Could you return every line of the data below word for word, leaving out the pictures?

- GIVEN ENTRIES
*** Begin section ***

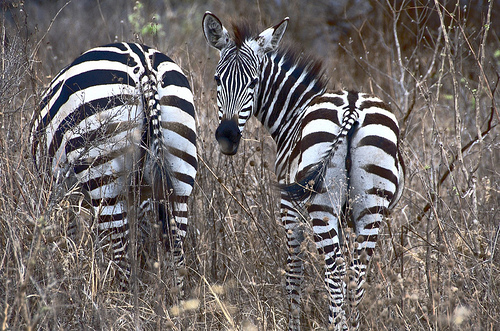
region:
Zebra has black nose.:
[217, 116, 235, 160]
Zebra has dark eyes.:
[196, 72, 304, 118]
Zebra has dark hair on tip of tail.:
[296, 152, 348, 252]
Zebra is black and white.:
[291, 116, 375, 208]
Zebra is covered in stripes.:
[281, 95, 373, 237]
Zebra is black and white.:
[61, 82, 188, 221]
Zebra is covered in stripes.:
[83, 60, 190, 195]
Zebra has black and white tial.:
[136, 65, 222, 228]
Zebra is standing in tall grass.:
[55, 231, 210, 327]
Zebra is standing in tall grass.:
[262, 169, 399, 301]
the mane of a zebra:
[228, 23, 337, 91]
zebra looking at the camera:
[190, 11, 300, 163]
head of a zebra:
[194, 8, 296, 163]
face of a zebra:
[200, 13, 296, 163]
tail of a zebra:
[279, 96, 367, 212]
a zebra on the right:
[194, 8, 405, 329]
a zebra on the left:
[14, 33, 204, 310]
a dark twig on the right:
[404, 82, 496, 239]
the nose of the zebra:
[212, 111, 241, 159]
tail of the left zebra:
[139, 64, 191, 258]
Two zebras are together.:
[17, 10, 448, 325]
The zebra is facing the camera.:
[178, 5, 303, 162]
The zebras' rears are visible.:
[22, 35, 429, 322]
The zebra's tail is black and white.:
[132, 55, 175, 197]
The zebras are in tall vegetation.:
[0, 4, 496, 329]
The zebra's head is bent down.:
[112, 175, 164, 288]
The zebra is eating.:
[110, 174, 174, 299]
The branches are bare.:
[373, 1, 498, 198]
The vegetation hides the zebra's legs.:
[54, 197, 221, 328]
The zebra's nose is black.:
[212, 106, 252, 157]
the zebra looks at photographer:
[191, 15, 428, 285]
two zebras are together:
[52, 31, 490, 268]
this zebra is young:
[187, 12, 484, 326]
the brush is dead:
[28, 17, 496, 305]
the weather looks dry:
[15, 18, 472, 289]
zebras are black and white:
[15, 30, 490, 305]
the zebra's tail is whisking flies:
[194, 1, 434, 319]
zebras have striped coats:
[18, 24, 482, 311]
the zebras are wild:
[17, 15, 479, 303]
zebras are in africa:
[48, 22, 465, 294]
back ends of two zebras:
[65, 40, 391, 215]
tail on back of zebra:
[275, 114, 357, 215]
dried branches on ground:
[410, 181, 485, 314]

*** End section ***

- WRITTEN REPLY
region:
Zebra has black nose.:
[217, 116, 235, 160]
Zebra has dark eyes.:
[196, 72, 304, 118]
Zebra has dark hair on tip of tail.:
[296, 152, 348, 252]
Zebra is black and white.:
[291, 116, 375, 208]
Zebra is covered in stripes.:
[281, 95, 373, 237]
Zebra is black and white.:
[61, 82, 188, 221]
Zebra is covered in stripes.:
[83, 60, 190, 195]
Zebra has black and white tial.:
[136, 65, 222, 228]
Zebra is standing in tall grass.:
[55, 231, 210, 327]
Zebra is standing in tall grass.:
[262, 169, 399, 301]
the mane of a zebra:
[228, 23, 337, 91]
zebra looking at the camera:
[190, 11, 300, 163]
head of a zebra:
[194, 8, 296, 163]
face of a zebra:
[200, 13, 296, 163]
tail of a zebra:
[279, 96, 367, 212]
a zebra on the right:
[194, 8, 405, 329]
a zebra on the left:
[14, 33, 204, 310]
a dark twig on the right:
[404, 82, 496, 239]
the nose of the zebra:
[212, 111, 241, 159]
tail of the left zebra:
[139, 64, 191, 258]
Two zebras are together.:
[17, 10, 448, 325]
The zebra is facing the camera.:
[178, 5, 303, 162]
The zebras' rears are visible.:
[22, 35, 429, 322]
The zebra's tail is black and white.:
[132, 55, 175, 197]
The zebras are in tall vegetation.:
[0, 4, 496, 329]
The zebra's head is bent down.:
[112, 175, 164, 288]
The zebra is eating.:
[110, 174, 174, 299]
The branches are bare.:
[373, 1, 498, 198]
The vegetation hides the zebra's legs.:
[54, 197, 221, 328]
The zebra's nose is black.:
[212, 106, 252, 157]
the zebra looks at photographer:
[191, 15, 428, 285]
two zebras are together:
[52, 31, 490, 268]
this zebra is young:
[187, 12, 484, 326]
the brush is dead:
[28, 17, 496, 305]
the weather looks dry:
[15, 18, 472, 289]
zebras are black and white:
[15, 30, 490, 305]
the zebra's tail is whisking flies:
[194, 1, 434, 319]
zebras have striped coats:
[18, 24, 482, 311]
the zebras are wild:
[17, 15, 479, 303]
zebras are in africa:
[48, 22, 465, 294]
back ends of two zebras:
[65, 40, 391, 215]
tail on back of zebra:
[275, 114, 357, 215]
dried branches on ground:
[410, 181, 485, 314]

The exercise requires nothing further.